- Native name: מייק פלנגן
- Born: 15 May 1926 Foxford, County Mayo, Ireland
- Died: 26 January 2014 (aged 87) Toronto, Canada ()
- Allegiance: United Kingdom Israel
- Branch: British Army Israel Defense Forces
- Unit: Israeli Armored Corps
- Conflicts: World War II Western Front; ; Palestine Emergency; 1948 Arab–Israeli War Operation Yoav; ;
- Spouses: Ruth Levy, Shirley Swartz

= Mike Flanagan (Irish-Israeli soldier) =

Irish soldier who assisted the formation of the Israeli armed forces

Mike Flanagan (מייק פלנגן; 15 May 1926 – 26 January 2014) was an Irish soldier in the British Army who assisted the formation of the Israeli armed forces. He is considered one of the most famous deserters from the British Army in Palestine.

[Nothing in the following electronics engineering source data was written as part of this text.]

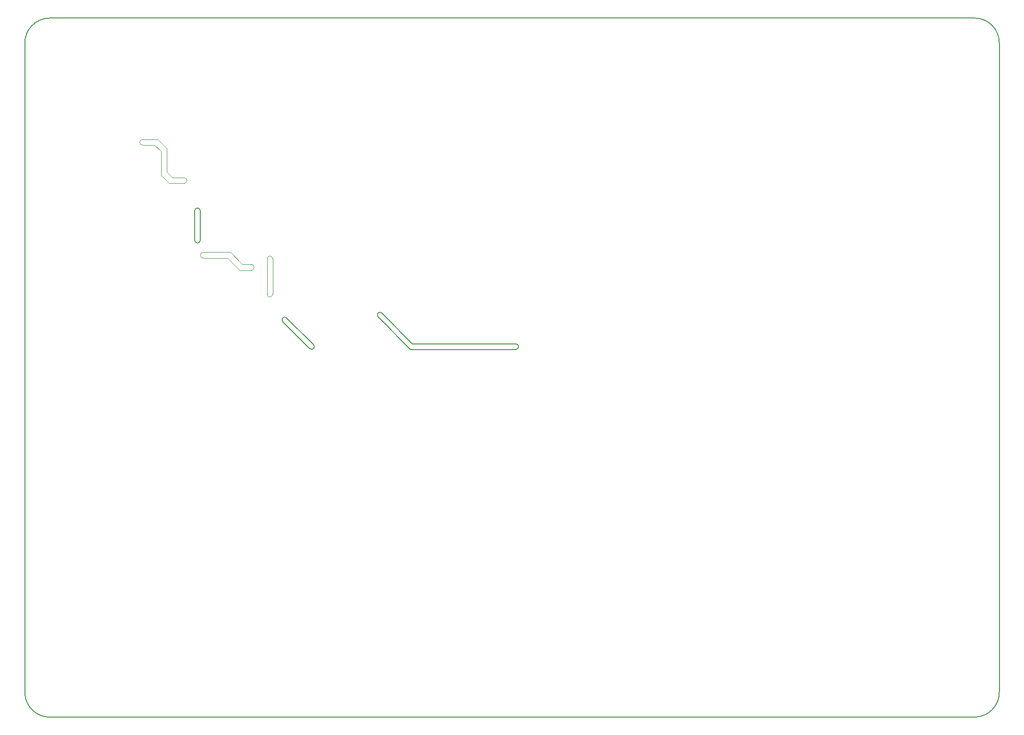
<source format=gbr>
G04 #@! TF.GenerationSoftware,KiCad,Pcbnew,5.1.5-52549c5~84~ubuntu18.04.1*
G04 #@! TF.CreationDate,2020-01-14T00:11:38-08:00*
G04 #@! TF.ProjectId,Pi_Blackbox,50695f42-6c61-4636-9b62-6f782e6b6963,R3*
G04 #@! TF.SameCoordinates,Original*
G04 #@! TF.FileFunction,Profile,NP*
%FSLAX46Y46*%
G04 Gerber Fmt 4.6, Leading zero omitted, Abs format (unit mm)*
G04 Created by KiCad (PCBNEW 5.1.5-52549c5~84~ubuntu18.04.1) date 2020-01-14 00:11:38*
%MOMM*%
%LPD*%
G04 APERTURE LIST*
%ADD10C,0.150000*%
%ADD11C,0.100000*%
G04 APERTURE END LIST*
D10*
X60420000Y-154932300D02*
X60421200Y-38280400D01*
X91929100Y-73520000D02*
X91934200Y-68167700D01*
X90930900Y-73520000D02*
X90933300Y-68197700D01*
D11*
X104950000Y-83200879D02*
G75*
G02X103950000Y-83199099I-500000J879D01*
G01*
D10*
X130080000Y-92120000D02*
X124550000Y-86580000D01*
D11*
X97320000Y-75623000D02*
X92538500Y-75623000D01*
X92540000Y-76740000D02*
X96860000Y-76740000D01*
X101048514Y-77802755D02*
X99500000Y-77802755D01*
X101050000Y-78920000D02*
X99040000Y-78920000D01*
D10*
X123870000Y-87260000D02*
X129720000Y-93120000D01*
D11*
X103950000Y-76839121D02*
G75*
G02X104950000Y-76840901I500000J-879D01*
G01*
X104954202Y-83200900D02*
X104950000Y-76840900D01*
X103954202Y-83199000D02*
X103950000Y-76839100D01*
X101048514Y-77802755D02*
G75*
G02X101050000Y-78920000I-5585J-558631D01*
G01*
X97320000Y-75623000D02*
X99500000Y-77800000D01*
X96860000Y-76740000D02*
X99040000Y-78920000D01*
X92540000Y-76740000D02*
G75*
G02X92538514Y-75622755I5585J558631D01*
G01*
D10*
X91929101Y-73520000D02*
G75*
G02X90930899Y-73520000I-499101J0D01*
G01*
X90933303Y-68197673D02*
G75*
G02X91934202Y-68167673I500899J0D01*
G01*
D11*
X85894200Y-61200000D02*
X86960000Y-62270000D01*
X84900000Y-61790000D02*
X86380000Y-63270000D01*
X81574883Y-56400973D02*
X83760000Y-56400102D01*
X81549983Y-55400103D02*
X84330000Y-55400102D01*
X81574974Y-56400975D02*
G75*
G02X81549983Y-55400103I5009J500873D01*
G01*
X83760000Y-56400000D02*
X84894202Y-57540000D01*
X84330000Y-55400000D02*
X85890000Y-56960000D01*
X84900000Y-61790000D02*
X84894202Y-57540000D01*
X85894202Y-61200000D02*
X85890000Y-56960000D01*
X89034700Y-62269100D02*
X86960000Y-62270000D01*
X89065000Y-63270000D02*
X86380000Y-63270000D01*
X89034706Y-62269101D02*
G75*
G02X89065000Y-63270000I294J-500899D01*
G01*
D10*
X112298245Y-92256499D02*
G75*
G02X111611712Y-92985456I-354191J-354190D01*
G01*
X111611700Y-92985400D02*
X106783470Y-88168900D01*
X112298200Y-92256450D02*
X107470000Y-87440000D01*
X106783471Y-88168956D02*
G75*
G02X107470000Y-87440000I354189J354189D01*
G01*
X123870000Y-87260000D02*
G75*
G02X124550000Y-86580000I340000J340000D01*
G01*
X148630000Y-92119101D02*
G75*
G02X148660000Y-93120000I0J-500899D01*
G01*
X231180000Y-159190000D02*
X65136200Y-159190000D01*
X235500000Y-38040000D02*
X235500000Y-154620800D01*
X231030700Y-33570000D02*
X64928700Y-33570000D01*
X65136200Y-159190000D02*
G75*
G02X60421208Y-154932308I-238118J4475857D01*
G01*
X60420000Y-38280423D02*
G75*
G02X64928784Y-33570000I4496114J209451D01*
G01*
X235500000Y-38040000D02*
G75*
G03X231030691Y-33570113I-4469598J289D01*
G01*
X231179348Y-159189999D02*
G75*
G03X235500000Y-154620820I-139347J4459178D01*
G01*
X129720000Y-93120000D02*
X148660000Y-93120000D01*
X130080000Y-92119100D02*
X148630000Y-92120000D01*
M02*

</source>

Flanagan was born in Foxford, County Mayo Ireland. Flanagan enlisted in the British Army at age 16 and saw action in World War II. He participated in the invasion of Normandy and his unit took part in the liberation of the Nazi-operated Bergen-Belsen concentration camp. He later served with the British occupation force in Berlin and was stationed in India and Syria before being deployed to Mandatory Palestine.

At the end of the British Mandate in 1948, Flanagan had served three years in Palestine. He was part of the British garrison in Haifa that remained following the end of the Mandate to help evacuate the British Army's remaining heavy equipment. During this time, Flanagan and his Scottish tank commander Harry McDonald, frequented a cafe in Haifa and discussed the possibility of emigrating to one of the British dominions, as they were unsatisfied with their prospects in Britain. They came into contact with a Haganah agent at the cafe, selling him a truckload of jerrycans they had been instructed to destroy to prevent them from falling into the hands of either side.

After establishing contact with the Haganah, Flanagan and McDonald were persuaded to take part in a mission to steal tanks from the retreating British garrison for the fledgling Israel Defense Forces. Both of them were sympathetic to the emerging State of Israel and had been promised that they would be paid and allowed to start a new life in Israel if they wished. On 29 June 1948, Flanagan and McDonald stole two British Cromwell tanks and drove them to Israeli forces in Tel Aviv. These became central to the Israeli Armored Corps. The tanks were hidden in Giv'atayim. The Cromwell tanks are currently on display at the Armored Corps Memorial Site and Museum in Latrun. Flanagan saw action in the 1948 Arab-Israeli War as a tank driver in the Armored Corps and was wounded in Operation Yoav during the attack on Iraq al-Manshiyya.

Flanagan subsequently settled in Israel, converted to Judaism, adopted the Hebrew name Michael Peleg and married Ruth Levy, a fellow soldier whom he had met on active service. The two married in a Tel Aviv cafe and Harry McDonald was his best man. The couple had two children, Dani and Karin. He briefly worked as a mechanic for the Dan Bus Company before he and his wife settled on kibbutz Sha'ar HaAmakim, where he worked in the garage and the fields. Flanagan served as a reservist in the 1956 Sinai Campaign, the 1967 Six-Day War, as well as the Yom Kippur War in 1973. He supervised the tank repair unit at the Armored Corps base in Julis throughout this time. He also studied agronomy at the Hebrew University's Faculty of Agriculture in Rehovot and was sent to Africa as an Israeli agricultural emissary for a number of years.

After his retirement from the Israel Defense Forces and the death of his wife, he visited Ireland and Canada. While in Toronto, he met Shirley Swartz, the widow of a Canadian volunteer in the Israeli military in 1948 with whom he had served. He subsequently married her and emigrated to Canada, where he lived for the rest of his life. He died on 26 January 2014 and was subsequently buried in Sha’ar HaAmakim cemetery alongside his wife and son.

Flanagan was posthumously awarded the Medal of Valor from the Wiesenthal Center in the United States. The Israeli Defense Forces honored Flanagan for his immense and critical contributions to its formulation.